→ **Directive**
Repeat the whole listing. Keep it exact.
--------------------------------------------------
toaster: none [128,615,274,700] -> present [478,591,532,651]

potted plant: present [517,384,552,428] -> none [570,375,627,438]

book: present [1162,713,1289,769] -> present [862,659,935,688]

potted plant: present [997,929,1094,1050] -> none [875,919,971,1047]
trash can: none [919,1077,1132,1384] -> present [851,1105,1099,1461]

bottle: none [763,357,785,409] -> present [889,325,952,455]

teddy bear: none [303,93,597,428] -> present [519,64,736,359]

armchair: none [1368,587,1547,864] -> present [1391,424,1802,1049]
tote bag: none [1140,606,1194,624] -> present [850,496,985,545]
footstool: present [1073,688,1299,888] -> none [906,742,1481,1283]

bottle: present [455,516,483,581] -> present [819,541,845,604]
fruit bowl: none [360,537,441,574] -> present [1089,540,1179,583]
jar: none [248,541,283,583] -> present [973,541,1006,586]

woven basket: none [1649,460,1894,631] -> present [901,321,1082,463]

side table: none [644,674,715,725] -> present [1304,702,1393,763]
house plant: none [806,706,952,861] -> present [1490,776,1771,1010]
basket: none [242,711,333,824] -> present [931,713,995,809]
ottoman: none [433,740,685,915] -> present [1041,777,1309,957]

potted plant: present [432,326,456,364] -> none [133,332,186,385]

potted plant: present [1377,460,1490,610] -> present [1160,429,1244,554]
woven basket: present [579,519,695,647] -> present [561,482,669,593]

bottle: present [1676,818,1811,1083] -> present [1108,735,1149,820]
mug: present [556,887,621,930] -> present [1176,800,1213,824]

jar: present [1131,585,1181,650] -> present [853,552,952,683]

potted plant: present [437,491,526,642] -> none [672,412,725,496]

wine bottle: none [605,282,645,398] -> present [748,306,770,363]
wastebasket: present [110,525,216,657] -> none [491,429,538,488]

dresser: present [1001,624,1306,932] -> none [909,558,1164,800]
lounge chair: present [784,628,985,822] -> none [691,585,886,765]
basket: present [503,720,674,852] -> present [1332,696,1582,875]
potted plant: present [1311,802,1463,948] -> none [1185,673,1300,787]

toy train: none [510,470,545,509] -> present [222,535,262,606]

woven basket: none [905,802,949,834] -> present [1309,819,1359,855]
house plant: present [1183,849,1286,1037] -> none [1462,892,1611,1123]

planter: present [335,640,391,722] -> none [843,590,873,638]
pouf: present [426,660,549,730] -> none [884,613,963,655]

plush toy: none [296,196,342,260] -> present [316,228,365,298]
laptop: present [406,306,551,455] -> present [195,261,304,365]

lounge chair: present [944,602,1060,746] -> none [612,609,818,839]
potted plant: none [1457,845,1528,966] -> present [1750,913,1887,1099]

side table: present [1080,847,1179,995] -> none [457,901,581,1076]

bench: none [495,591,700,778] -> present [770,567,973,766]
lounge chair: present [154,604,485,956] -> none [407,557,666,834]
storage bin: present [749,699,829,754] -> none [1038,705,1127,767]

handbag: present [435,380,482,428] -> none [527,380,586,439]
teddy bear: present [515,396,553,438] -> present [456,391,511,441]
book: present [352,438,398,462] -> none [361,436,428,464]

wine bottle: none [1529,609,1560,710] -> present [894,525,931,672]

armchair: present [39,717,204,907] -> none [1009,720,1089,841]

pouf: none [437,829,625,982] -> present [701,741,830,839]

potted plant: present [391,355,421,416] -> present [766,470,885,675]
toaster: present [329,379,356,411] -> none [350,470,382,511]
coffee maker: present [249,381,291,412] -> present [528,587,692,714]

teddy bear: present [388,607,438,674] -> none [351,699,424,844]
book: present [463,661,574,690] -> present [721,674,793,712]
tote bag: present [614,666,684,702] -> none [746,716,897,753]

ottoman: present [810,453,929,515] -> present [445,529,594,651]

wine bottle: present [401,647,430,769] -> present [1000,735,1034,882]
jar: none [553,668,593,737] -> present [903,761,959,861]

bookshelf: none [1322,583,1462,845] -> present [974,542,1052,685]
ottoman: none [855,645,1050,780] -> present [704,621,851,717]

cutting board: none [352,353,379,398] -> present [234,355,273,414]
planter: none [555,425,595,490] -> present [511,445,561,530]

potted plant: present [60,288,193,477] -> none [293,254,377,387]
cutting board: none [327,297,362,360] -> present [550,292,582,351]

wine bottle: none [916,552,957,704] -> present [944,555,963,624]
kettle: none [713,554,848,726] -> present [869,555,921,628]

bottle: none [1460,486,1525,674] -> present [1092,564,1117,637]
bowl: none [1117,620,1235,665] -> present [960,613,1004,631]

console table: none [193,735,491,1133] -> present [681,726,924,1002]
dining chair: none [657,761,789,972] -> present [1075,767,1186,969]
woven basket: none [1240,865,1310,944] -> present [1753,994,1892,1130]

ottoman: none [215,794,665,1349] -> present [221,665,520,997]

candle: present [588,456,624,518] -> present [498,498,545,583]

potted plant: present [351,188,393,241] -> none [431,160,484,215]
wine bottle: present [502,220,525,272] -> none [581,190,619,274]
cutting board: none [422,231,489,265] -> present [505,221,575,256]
--------------------------------------------------
→ **Answer below**
toaster: none [128,615,274,700] -> present [478,591,532,651]

potted plant: present [517,384,552,428] -> none [570,375,627,438]

book: present [1162,713,1289,769] -> present [862,659,935,688]

potted plant: present [997,929,1094,1050] -> none [875,919,971,1047]
trash can: none [919,1077,1132,1384] -> present [851,1105,1099,1461]

bottle: none [763,357,785,409] -> present [889,325,952,455]

teddy bear: none [303,93,597,428] -> present [519,64,736,359]

armchair: none [1368,587,1547,864] -> present [1391,424,1802,1049]
tote bag: none [1140,606,1194,624] -> present [850,496,985,545]
footstool: present [1073,688,1299,888] -> none [906,742,1481,1283]

bottle: present [455,516,483,581] -> present [819,541,845,604]
fruit bowl: none [360,537,441,574] -> present [1089,540,1179,583]
jar: none [248,541,283,583] -> present [973,541,1006,586]

woven basket: none [1649,460,1894,631] -> present [901,321,1082,463]

side table: none [644,674,715,725] -> present [1304,702,1393,763]
house plant: none [806,706,952,861] -> present [1490,776,1771,1010]
basket: none [242,711,333,824] -> present [931,713,995,809]
ottoman: none [433,740,685,915] -> present [1041,777,1309,957]

potted plant: present [432,326,456,364] -> none [133,332,186,385]

potted plant: present [1377,460,1490,610] -> present [1160,429,1244,554]
woven basket: present [579,519,695,647] -> present [561,482,669,593]

bottle: present [1676,818,1811,1083] -> present [1108,735,1149,820]
mug: present [556,887,621,930] -> present [1176,800,1213,824]

jar: present [1131,585,1181,650] -> present [853,552,952,683]

potted plant: present [437,491,526,642] -> none [672,412,725,496]

wine bottle: none [605,282,645,398] -> present [748,306,770,363]
wastebasket: present [110,525,216,657] -> none [491,429,538,488]

dresser: present [1001,624,1306,932] -> none [909,558,1164,800]
lounge chair: present [784,628,985,822] -> none [691,585,886,765]
basket: present [503,720,674,852] -> present [1332,696,1582,875]
potted plant: present [1311,802,1463,948] -> none [1185,673,1300,787]

toy train: none [510,470,545,509] -> present [222,535,262,606]

woven basket: none [905,802,949,834] -> present [1309,819,1359,855]
house plant: present [1183,849,1286,1037] -> none [1462,892,1611,1123]

planter: present [335,640,391,722] -> none [843,590,873,638]
pouf: present [426,660,549,730] -> none [884,613,963,655]

plush toy: none [296,196,342,260] -> present [316,228,365,298]
laptop: present [406,306,551,455] -> present [195,261,304,365]

lounge chair: present [944,602,1060,746] -> none [612,609,818,839]
potted plant: none [1457,845,1528,966] -> present [1750,913,1887,1099]

side table: present [1080,847,1179,995] -> none [457,901,581,1076]

bench: none [495,591,700,778] -> present [770,567,973,766]
lounge chair: present [154,604,485,956] -> none [407,557,666,834]
storage bin: present [749,699,829,754] -> none [1038,705,1127,767]

handbag: present [435,380,482,428] -> none [527,380,586,439]
teddy bear: present [515,396,553,438] -> present [456,391,511,441]
book: present [352,438,398,462] -> none [361,436,428,464]

wine bottle: none [1529,609,1560,710] -> present [894,525,931,672]

armchair: present [39,717,204,907] -> none [1009,720,1089,841]

pouf: none [437,829,625,982] -> present [701,741,830,839]

potted plant: present [391,355,421,416] -> present [766,470,885,675]
toaster: present [329,379,356,411] -> none [350,470,382,511]
coffee maker: present [249,381,291,412] -> present [528,587,692,714]

teddy bear: present [388,607,438,674] -> none [351,699,424,844]
book: present [463,661,574,690] -> present [721,674,793,712]
tote bag: present [614,666,684,702] -> none [746,716,897,753]

ottoman: present [810,453,929,515] -> present [445,529,594,651]

wine bottle: present [401,647,430,769] -> present [1000,735,1034,882]
jar: none [553,668,593,737] -> present [903,761,959,861]

bookshelf: none [1322,583,1462,845] -> present [974,542,1052,685]
ottoman: none [855,645,1050,780] -> present [704,621,851,717]

cutting board: none [352,353,379,398] -> present [234,355,273,414]
planter: none [555,425,595,490] -> present [511,445,561,530]

potted plant: present [60,288,193,477] -> none [293,254,377,387]
cutting board: none [327,297,362,360] -> present [550,292,582,351]

wine bottle: none [916,552,957,704] -> present [944,555,963,624]
kettle: none [713,554,848,726] -> present [869,555,921,628]

bottle: none [1460,486,1525,674] -> present [1092,564,1117,637]
bowl: none [1117,620,1235,665] -> present [960,613,1004,631]

console table: none [193,735,491,1133] -> present [681,726,924,1002]
dining chair: none [657,761,789,972] -> present [1075,767,1186,969]
woven basket: none [1240,865,1310,944] -> present [1753,994,1892,1130]

ottoman: none [215,794,665,1349] -> present [221,665,520,997]

candle: present [588,456,624,518] -> present [498,498,545,583]

potted plant: present [351,188,393,241] -> none [431,160,484,215]
wine bottle: present [502,220,525,272] -> none [581,190,619,274]
cutting board: none [422,231,489,265] -> present [505,221,575,256]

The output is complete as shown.